Samhita Arni’s love for mythology and storytelling skills have led to her to write three books based on the epics with a contemporary spin. Her first book, The Mahabharata: A Child’s View was published when she was only 11. Sita’s Ramayana, a graphic novel with illustrations in patua art by Moyna Chitrakar, was mentioned in The New York Times best seller list. Her recent novel, The Missing Queen , a stylish noir retelling of The Ramayana , has received much attention.
The Italian rights of this novel have been sold. At the launch of the book at Oxford Bookstore, Samhita said her novel is “a speculative, feminist, mythological thriller.”
Set in a contemporary, shining Ayodhya, The Missing Queen is a story of a journalist’s search for the missing queen of Ayodhya—Sita. The story is told from the point of view of The Ramayana’s women characters, including Kaikeyi and Surpanakha.
“The Ayodhya in the novel is a mirror of the India of today,” said Samhita to writer Nisha Susan’s question of how she imagined an alternate Ayodhya. “Malls with escalators and buildings with glass panes are reflected in my representation of Ayodhya. “How did a journalist come into the book?” asked Nisha. “I chose not to give the journalist a name, as she is on the periphery of the story.”
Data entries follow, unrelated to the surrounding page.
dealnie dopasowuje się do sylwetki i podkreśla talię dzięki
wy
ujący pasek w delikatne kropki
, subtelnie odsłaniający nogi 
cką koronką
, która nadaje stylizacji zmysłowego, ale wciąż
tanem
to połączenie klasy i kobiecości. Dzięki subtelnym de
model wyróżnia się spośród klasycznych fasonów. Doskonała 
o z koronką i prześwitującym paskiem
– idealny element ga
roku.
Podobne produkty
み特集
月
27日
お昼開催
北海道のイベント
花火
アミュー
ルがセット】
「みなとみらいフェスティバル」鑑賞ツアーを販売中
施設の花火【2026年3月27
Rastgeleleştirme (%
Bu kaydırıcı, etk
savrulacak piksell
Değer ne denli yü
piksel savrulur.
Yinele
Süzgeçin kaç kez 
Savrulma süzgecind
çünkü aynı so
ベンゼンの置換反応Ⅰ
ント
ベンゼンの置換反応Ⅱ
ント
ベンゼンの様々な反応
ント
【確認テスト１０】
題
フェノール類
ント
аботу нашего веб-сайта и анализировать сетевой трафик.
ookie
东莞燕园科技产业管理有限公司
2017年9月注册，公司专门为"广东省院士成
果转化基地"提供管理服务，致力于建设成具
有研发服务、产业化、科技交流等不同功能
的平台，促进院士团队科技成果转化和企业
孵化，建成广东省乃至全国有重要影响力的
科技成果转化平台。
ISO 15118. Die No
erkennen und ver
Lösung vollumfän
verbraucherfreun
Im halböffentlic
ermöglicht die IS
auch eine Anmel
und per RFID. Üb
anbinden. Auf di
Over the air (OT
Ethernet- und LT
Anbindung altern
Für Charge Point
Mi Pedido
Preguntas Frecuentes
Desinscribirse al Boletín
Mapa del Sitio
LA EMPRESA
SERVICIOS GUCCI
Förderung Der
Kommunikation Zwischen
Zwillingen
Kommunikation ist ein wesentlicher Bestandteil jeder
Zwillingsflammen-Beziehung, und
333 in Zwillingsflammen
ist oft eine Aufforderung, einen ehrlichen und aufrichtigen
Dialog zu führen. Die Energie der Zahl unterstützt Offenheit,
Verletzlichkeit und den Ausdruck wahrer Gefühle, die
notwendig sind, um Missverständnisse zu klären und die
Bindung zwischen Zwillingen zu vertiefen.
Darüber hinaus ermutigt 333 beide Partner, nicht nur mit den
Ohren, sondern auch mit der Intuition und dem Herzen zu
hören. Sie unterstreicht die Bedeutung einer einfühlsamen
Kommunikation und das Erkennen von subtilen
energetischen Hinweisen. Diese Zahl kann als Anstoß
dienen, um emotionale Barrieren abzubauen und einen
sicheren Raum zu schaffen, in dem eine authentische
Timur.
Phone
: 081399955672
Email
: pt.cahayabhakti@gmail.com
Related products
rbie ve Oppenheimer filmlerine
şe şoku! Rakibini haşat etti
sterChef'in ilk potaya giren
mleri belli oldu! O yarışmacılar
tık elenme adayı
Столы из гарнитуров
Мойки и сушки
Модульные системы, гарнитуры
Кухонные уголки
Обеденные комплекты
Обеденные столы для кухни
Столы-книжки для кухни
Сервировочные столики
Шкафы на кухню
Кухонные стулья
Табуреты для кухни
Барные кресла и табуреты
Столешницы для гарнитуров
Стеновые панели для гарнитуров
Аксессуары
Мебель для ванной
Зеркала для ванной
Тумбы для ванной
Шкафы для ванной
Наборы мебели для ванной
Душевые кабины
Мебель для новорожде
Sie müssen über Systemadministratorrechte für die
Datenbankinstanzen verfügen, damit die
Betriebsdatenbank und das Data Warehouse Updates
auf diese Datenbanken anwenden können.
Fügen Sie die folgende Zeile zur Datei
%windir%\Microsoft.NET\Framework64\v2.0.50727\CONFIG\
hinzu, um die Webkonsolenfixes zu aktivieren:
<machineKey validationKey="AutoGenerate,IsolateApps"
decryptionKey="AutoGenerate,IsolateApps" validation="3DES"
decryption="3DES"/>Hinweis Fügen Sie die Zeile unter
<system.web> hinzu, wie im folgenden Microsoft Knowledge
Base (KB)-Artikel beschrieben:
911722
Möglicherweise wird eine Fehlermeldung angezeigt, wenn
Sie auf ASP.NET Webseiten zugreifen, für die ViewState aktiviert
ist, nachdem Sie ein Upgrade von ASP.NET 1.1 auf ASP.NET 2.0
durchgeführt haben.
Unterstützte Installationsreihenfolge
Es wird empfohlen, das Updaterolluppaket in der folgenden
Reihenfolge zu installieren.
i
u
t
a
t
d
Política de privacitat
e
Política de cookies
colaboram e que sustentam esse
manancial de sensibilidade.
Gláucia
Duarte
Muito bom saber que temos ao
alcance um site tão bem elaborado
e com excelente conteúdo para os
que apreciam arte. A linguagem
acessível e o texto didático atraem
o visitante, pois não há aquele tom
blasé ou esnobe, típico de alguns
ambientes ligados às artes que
Samhita was initially drawn to The Mahabharata for its strong women characters. It was only when she returned to India at age 22, that she developed an interest for The Ramayana. She noticed how hard-wired the epic is into the way Indians think, how guided they are by the notions of an “ideal man”, “ideal woman” and “ideal state”. The different versions of the epic also piqued her interest, particularly its oral versions. “When I returned to The Ramayana , there was a multiplicity to the retelling of it. There were versions told in Surpanakha’s voice. The ChandrabatiRamayana has a Sita-centric point of view. Each reteller brought one’s own stories and realities to the epic. I look at The Ramayana as a retelling more than an epic. When we refer to it as an epic, we tend to forget there are other forms of it.”
Nisha commented on Samhita’s scholarly work in the last five to six years. “I was hugely inspired by the scholarly discussions led by Arshia Sattar. “We call ourselves the ‘Arshia groupies’, says Arni.
At present, Samhita stays six months in Kabul where she is a script writer for a TV show. Kabul, she says, grew on her. “The first month I was there, I hated it. Kabul starts to grow on you, despite the bombings. Kabul is addictive and now I want to go back there. The experience of life in Kabul is so incredibly different from experience of life here.”
On a lighter note, Nisha and Samhita discussed how writers in Afghanistan suffer from an “Ernest Hemingway syndrome”. “They behave like CIA agents, but are not CIA agents, because you can’t so obviously be CIA agents!” Samhita joked.
The Missing Queen has been published by Penguin and Zubaan Books and is priced at Rs. 399.